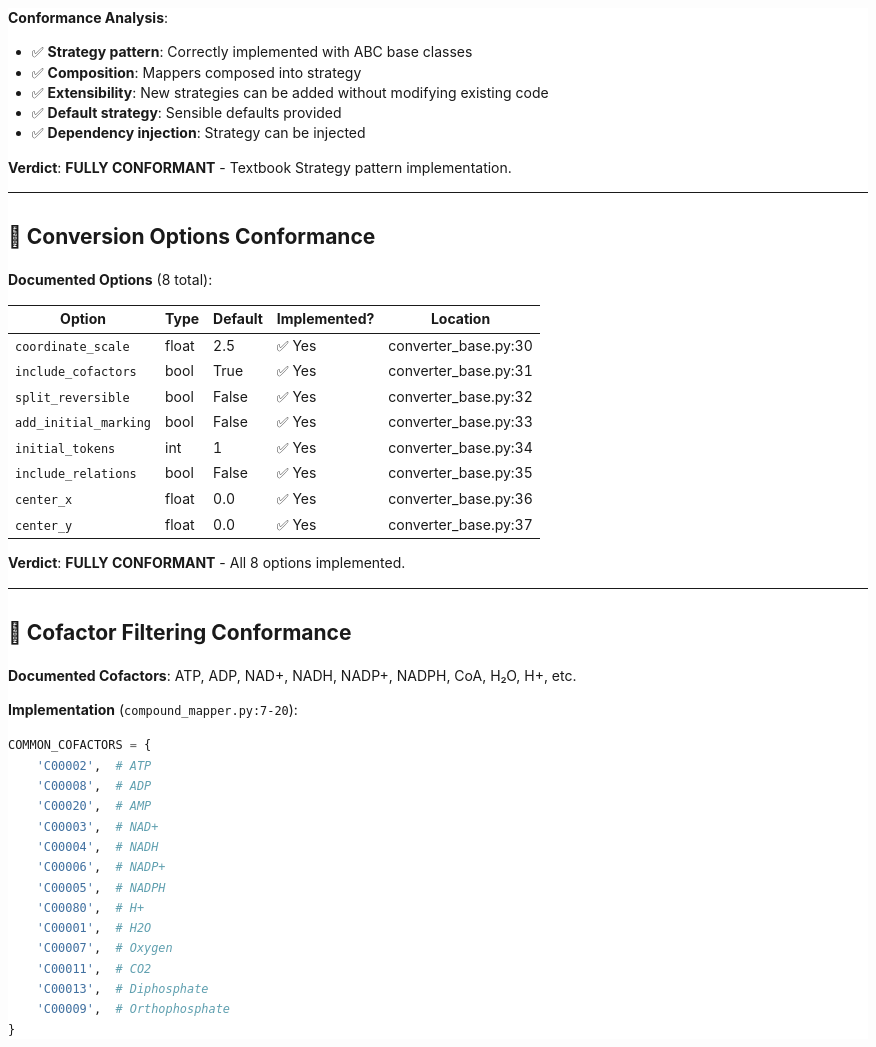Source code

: 
**Conformance Analysis**:
- ✅ **Strategy pattern**: Correctly implemented with ABC base classes
- ✅ **Composition**: Mappers composed into strategy
- ✅ **Extensibility**: New strategies can be added without modifying existing code
- ✅ **Default strategy**: Sensible defaults provided
- ✅ **Dependency injection**: Strategy can be injected

**Verdict**: **FULLY CONFORMANT** - Textbook Strategy pattern implementation.

---

## 🔧 Conversion Options Conformance

**Documented Options** (8 total):

| Option | Type | Default | Implemented? | Location |
|--------|------|---------|--------------|----------|
| `coordinate_scale` | float | 2.5 | ✅ Yes | converter_base.py:30 |
| `include_cofactors` | bool | True | ✅ Yes | converter_base.py:31 |
| `split_reversible` | bool | False | ✅ Yes | converter_base.py:32 |
| `add_initial_marking` | bool | False | ✅ Yes | converter_base.py:33 |
| `initial_tokens` | int | 1 | ✅ Yes | converter_base.py:34 |
| `include_relations` | bool | False | ✅ Yes | converter_base.py:35 |
| `center_x` | float | 0.0 | ✅ Yes | converter_base.py:36 |
| `center_y` | float | 0.0 | ✅ Yes | converter_base.py:37 |

**Verdict**: **FULLY CONFORMANT** - All 8 options implemented.

---

## 🧪 Cofactor Filtering Conformance

**Documented Cofactors**: ATP, ADP, NAD+, NADH, NADP+, NADPH, CoA, H₂O, H+, etc.

**Implementation** (`compound_mapper.py:7-20`):
```python
COMMON_COFACTORS = {
    'C00002',  # ATP
    'C00008',  # ADP
    'C00020',  # AMP
    'C00003',  # NAD+
    'C00004',  # NADH
    'C00006',  # NADP+
    'C00005',  # NADPH
    'C00080',  # H+
    'C00001',  # H2O
    'C00007',  # Oxygen
    'C00011',  # CO2
    'C00013',  # Diphosphate
    'C00009',  # Orthophosphate
}
```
..........
Exercise requirements: Please output the full listing above exactly, minus any pictures.

Your response:
Source code

: 
**Conformance Analysis**:
- ✅ **Strategy pattern**: Correctly implemented with ABC base classes
- ✅ **Composition**: Mappers composed into strategy
- ✅ **Extensibility**: New strategies can be added without modifying existing code
- ✅ **Default strategy**: Sensible defaults provided
- ✅ **Dependency injection**: Strategy can be injected

**Verdict**: **FULLY CONFORMANT** - Textbook Strategy pattern implementation.

---

## 🔧 Conversion Options Conformance

**Documented Options** (8 total):

| Option | Type | Default | Implemented? | Location |
|--------|------|---------|--------------|----------|
| `coordinate_scale` | float | 2.5 | ✅ Yes | converter_base.py:30 |
| `include_cofactors` | bool | True | ✅ Yes | converter_base.py:31 |
| `split_reversible` | bool | False | ✅ Yes | converter_base.py:32 |
| `add_initial_marking` | bool | False | ✅ Yes | converter_base.py:33 |
| `initial_tokens` | int | 1 | ✅ Yes | converter_base.py:34 |
| `include_relations` | bool | False | ✅ Yes | converter_base.py:35 |
| `center_x` | float | 0.0 | ✅ Yes | converter_base.py:36 |
| `center_y` | float | 0.0 | ✅ Yes | converter_base.py:37 |

**Verdict**: **FULLY CONFORMANT** - All 8 options implemented.

---

## 🧪 Cofactor Filtering Conformance

**Documented Cofactors**: ATP, ADP, NAD+, NADH, NADP+, NADPH, CoA, H₂O, H+, etc.

**Implementation** (`compound_mapper.py:7-20`):
```python
COMMON_COFACTORS = {
    'C00002',  # ATP
    'C00008',  # ADP
    'C00020',  # AMP
    'C00003',  # NAD+
    'C00004',  # NADH
    'C00006',  # NADP+
    'C00005',  # NADPH
    'C00080',  # H+
    'C00001',  # H2O
    'C00007',  # Oxygen
    'C00011',  # CO2
    'C00013',  # Diphosphate
    'C00009',  # Orthophosphate
}
```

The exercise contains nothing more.